Até mesmo economistas conhecedores das implicações da financeirização e das consequentes crises do capitalismo contemporâneo ligadas a estas grandes corporações, parece que não perceberam que o eixo principal do discurso de Trump está muito alinhado com aquilo que eles estudam e defendem. Talvez isso aconteça, devido à ênfase da imprensa e mídias sociais a determinadas falas de Trump, onde se descontextualiza a questão principal de seus discursos: o establishment político corrupto mantido pela família Clinton em conluio com as grandes corporações que dominam a política e as finanças no mundo.
* O conceito de “povo americano” se refere aos norte-americanos, pertencentes aos Estados Unidos; no entanto, dentro de um conceito mais amplo “povo americano” também pode ser aplicado a todos os países do ocidente como os latino-americanos.
** Processo de desenvolvimento geralmente está relacionado com o desenvolvimento econômico e industrial, deixando de considerar os aspectos sociais e ambientais que limitam as grandes explorações dos recursos naturais o que levaria a um desenvolvimento mais sustentável.
*** É necessário falar em “bens reais” e poderia-se acrescentar o termo sustentável que leve ao respeito pelos limites dos recursos naturais e sociais.
Fontes
AFPBR. Vitória de Trump foi ‘ataque contra establishment’. Entrevista com Matt Dallek. 10 nov. 2016. Disponível em: <https://youtu.be/aVZ06DccpgU>. Acesso em: 12 nov. 2016.

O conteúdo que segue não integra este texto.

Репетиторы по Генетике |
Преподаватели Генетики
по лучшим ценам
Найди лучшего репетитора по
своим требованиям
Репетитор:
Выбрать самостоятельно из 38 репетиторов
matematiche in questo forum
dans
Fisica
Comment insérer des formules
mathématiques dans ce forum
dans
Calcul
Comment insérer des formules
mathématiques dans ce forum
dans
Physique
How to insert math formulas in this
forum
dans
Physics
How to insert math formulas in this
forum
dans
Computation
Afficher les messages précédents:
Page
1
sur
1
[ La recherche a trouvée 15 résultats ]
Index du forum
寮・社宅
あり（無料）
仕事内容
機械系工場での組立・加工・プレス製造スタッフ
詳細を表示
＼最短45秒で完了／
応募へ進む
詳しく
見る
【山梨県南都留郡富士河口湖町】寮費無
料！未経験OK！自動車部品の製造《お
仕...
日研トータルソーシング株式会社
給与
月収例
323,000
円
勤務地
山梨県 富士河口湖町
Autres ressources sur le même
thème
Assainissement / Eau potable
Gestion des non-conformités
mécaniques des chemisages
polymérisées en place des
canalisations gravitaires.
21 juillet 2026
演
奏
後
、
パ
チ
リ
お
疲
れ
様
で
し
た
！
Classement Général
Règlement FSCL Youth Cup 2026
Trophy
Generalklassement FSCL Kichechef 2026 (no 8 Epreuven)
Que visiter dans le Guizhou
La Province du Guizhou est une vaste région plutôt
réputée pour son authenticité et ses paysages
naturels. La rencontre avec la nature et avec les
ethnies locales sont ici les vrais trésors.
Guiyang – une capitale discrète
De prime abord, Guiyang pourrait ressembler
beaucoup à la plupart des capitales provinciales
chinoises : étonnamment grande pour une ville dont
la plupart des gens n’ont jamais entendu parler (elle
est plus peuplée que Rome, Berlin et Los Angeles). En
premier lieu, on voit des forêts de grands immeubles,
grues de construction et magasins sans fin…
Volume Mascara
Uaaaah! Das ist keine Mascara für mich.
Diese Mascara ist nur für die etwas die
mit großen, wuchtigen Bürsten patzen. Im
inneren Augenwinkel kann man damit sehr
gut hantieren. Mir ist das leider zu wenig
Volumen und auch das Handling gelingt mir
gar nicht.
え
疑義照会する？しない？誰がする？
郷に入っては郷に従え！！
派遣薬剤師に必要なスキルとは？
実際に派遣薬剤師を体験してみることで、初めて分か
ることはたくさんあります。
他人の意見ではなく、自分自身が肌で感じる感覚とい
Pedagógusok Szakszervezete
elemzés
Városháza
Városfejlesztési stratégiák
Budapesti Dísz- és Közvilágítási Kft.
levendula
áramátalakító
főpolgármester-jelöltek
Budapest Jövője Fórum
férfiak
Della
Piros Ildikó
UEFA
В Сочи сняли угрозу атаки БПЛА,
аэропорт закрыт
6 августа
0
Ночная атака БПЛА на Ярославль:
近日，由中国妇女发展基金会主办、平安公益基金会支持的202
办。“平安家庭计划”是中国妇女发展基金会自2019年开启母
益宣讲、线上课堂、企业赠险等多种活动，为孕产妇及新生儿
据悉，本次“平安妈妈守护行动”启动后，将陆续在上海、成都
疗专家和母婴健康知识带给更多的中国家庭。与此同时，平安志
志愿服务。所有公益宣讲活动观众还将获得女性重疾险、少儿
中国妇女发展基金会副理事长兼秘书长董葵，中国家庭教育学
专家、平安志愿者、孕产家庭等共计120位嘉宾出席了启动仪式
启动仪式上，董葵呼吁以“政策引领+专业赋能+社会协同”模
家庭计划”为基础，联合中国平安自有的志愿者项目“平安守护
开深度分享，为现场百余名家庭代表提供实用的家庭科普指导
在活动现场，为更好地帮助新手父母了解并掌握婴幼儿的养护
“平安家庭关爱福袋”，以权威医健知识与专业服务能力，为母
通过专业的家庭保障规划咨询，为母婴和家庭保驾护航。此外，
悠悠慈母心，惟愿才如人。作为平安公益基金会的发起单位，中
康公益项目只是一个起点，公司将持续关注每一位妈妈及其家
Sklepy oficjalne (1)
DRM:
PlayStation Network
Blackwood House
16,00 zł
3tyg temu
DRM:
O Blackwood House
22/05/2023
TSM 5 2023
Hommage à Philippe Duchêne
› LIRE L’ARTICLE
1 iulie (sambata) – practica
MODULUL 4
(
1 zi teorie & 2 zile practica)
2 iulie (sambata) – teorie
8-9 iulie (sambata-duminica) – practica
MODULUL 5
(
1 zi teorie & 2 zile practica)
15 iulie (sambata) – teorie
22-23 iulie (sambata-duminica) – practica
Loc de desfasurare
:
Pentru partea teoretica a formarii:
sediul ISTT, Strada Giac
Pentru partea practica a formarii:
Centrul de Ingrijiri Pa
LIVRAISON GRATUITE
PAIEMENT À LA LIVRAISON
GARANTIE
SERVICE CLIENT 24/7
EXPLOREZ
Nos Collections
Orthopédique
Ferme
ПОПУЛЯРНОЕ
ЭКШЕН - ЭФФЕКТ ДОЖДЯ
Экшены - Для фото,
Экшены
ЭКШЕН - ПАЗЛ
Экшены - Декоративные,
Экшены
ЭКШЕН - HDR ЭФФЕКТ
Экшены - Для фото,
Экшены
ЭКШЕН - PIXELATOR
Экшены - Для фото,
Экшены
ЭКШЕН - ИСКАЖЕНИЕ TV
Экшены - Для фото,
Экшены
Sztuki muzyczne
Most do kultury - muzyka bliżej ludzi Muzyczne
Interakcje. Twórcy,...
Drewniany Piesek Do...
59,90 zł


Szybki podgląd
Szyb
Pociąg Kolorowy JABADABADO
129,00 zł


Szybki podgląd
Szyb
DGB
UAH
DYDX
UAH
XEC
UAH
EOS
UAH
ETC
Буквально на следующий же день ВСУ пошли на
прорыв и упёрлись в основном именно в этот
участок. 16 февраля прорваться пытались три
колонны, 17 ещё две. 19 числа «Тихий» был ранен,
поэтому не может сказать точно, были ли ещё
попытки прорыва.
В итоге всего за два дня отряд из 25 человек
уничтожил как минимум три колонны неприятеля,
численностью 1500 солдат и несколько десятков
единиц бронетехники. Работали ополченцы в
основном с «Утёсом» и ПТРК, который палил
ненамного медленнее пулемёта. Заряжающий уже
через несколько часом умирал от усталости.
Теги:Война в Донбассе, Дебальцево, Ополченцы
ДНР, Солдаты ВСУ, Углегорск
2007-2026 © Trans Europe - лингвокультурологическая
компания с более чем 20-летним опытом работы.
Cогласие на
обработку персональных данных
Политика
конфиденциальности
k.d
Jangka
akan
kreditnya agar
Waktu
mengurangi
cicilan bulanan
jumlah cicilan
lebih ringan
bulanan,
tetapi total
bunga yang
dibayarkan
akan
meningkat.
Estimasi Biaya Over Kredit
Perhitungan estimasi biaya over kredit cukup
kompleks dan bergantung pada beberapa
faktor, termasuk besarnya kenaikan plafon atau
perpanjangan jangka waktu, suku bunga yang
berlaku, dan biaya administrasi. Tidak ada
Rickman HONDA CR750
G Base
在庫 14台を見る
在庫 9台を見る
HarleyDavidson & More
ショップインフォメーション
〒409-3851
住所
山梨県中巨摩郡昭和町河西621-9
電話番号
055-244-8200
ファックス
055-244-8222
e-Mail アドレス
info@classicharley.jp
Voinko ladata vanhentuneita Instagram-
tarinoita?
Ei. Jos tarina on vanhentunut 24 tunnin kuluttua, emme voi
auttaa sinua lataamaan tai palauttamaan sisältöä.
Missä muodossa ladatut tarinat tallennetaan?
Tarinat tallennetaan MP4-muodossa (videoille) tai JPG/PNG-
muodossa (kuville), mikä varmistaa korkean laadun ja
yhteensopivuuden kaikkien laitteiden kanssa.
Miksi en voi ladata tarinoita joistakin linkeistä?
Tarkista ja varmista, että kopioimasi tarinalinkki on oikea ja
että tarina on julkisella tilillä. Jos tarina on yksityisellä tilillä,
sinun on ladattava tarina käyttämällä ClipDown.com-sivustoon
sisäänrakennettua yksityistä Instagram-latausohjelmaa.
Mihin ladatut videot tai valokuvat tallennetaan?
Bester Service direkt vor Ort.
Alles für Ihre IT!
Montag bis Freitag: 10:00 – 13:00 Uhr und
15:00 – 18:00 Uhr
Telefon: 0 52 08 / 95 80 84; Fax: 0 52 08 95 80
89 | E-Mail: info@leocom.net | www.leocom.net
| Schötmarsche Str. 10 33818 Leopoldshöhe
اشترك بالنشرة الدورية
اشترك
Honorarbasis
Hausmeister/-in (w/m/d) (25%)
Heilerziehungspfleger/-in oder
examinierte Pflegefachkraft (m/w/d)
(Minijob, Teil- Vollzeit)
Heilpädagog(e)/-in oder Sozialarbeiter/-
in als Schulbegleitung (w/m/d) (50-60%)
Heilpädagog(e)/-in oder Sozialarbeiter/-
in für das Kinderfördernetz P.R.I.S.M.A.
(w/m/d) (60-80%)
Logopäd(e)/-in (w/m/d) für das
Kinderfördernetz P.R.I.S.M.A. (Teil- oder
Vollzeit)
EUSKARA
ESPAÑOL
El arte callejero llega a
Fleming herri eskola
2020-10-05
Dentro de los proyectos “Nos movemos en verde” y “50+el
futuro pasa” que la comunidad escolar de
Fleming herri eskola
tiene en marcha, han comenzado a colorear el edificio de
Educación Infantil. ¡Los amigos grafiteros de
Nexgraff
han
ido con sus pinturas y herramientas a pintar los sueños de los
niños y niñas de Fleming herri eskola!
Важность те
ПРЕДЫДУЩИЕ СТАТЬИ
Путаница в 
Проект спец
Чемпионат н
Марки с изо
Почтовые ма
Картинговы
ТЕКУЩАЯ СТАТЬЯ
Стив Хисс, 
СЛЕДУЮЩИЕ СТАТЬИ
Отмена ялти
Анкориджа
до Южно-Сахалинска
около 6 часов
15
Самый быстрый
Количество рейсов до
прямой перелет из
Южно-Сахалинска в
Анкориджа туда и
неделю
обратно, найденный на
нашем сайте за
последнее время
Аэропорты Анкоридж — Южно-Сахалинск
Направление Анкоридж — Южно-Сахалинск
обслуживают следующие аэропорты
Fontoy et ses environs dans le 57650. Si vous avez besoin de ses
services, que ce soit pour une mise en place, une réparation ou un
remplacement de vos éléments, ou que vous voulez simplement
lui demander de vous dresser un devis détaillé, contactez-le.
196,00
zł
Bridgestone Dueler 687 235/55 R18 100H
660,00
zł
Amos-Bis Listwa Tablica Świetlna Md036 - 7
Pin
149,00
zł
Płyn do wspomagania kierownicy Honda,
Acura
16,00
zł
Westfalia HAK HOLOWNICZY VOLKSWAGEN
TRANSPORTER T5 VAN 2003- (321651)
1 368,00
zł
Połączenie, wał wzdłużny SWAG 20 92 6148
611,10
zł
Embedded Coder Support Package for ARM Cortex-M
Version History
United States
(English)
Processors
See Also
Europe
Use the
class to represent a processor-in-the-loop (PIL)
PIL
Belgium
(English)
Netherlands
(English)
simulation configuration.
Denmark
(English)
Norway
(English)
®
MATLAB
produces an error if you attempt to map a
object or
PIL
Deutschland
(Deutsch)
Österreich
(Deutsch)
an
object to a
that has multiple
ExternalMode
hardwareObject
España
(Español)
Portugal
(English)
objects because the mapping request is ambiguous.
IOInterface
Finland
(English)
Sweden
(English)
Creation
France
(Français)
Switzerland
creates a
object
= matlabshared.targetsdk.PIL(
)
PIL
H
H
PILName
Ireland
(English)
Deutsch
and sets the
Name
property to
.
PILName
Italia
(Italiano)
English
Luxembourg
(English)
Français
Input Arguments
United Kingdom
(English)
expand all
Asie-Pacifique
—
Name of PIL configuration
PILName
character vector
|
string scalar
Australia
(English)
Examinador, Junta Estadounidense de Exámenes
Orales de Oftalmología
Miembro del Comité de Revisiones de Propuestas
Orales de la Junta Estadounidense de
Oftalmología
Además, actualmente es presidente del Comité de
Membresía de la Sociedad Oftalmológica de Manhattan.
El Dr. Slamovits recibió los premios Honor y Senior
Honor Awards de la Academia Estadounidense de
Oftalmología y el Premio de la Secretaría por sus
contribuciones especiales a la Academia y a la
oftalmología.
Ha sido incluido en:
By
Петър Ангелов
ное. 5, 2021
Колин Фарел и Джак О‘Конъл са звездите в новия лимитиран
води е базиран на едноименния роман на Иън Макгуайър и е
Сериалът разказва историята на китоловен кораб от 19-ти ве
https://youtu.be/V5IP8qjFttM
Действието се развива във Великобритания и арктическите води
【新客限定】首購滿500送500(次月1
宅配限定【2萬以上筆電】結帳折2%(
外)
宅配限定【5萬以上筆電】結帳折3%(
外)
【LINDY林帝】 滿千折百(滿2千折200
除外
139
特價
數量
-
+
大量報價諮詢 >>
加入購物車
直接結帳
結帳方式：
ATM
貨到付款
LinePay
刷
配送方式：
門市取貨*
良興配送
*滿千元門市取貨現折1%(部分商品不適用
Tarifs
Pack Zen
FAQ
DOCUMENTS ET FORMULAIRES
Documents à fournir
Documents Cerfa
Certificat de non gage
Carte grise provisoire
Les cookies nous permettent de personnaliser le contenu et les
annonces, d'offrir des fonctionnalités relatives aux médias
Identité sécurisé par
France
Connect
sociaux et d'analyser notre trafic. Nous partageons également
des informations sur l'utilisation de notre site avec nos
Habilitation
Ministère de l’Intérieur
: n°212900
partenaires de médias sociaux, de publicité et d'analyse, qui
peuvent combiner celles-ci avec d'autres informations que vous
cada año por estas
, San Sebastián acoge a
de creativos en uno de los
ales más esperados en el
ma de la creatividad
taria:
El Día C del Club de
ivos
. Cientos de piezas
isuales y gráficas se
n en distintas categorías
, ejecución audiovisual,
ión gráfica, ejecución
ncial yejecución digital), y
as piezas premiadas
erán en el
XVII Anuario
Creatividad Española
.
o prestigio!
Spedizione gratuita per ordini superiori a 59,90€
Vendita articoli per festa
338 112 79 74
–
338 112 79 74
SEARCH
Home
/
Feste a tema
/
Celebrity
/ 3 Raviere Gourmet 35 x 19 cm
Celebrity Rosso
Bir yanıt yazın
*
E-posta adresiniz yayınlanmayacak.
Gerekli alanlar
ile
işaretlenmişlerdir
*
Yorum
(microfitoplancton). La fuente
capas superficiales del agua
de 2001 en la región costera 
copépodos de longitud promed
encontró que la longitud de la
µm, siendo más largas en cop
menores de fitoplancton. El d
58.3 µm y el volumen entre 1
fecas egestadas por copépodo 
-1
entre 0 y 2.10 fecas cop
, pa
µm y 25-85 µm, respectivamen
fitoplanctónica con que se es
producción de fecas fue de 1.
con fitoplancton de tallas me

BLOG REFLEXÕES. Donald Trump denuncia toda podridão mundial! 6 nov. 2016. Disponível em: <https://youtu.be/3Fee2BEPvdI>. Acesso em: 12 nov. 2016. (Leia a transcrição completa deste vídeo em – Discurso de Donald Trump sobre o “Establishment Político” americano “fracassado” e “corrupto”)
CASADO, G. G.; MOLINA, M. G. de; GUZMÁN, E. S. La agricultura industrializada en el contexto del neoliberalismo y la globalización económica (Capítulo 1). In: Introducción a la Agroecología como Desarrollo Rural Sostenible. Madrid: Ediciones Mundi-Prensa, 2000 (p. 21-40).
VADON, Michael. Donald Trump anuncia que entrará na corrida pela Casa Branca (imagem em destaque). Wikimédia Communs, Fotos Públicas, 09/05/2015.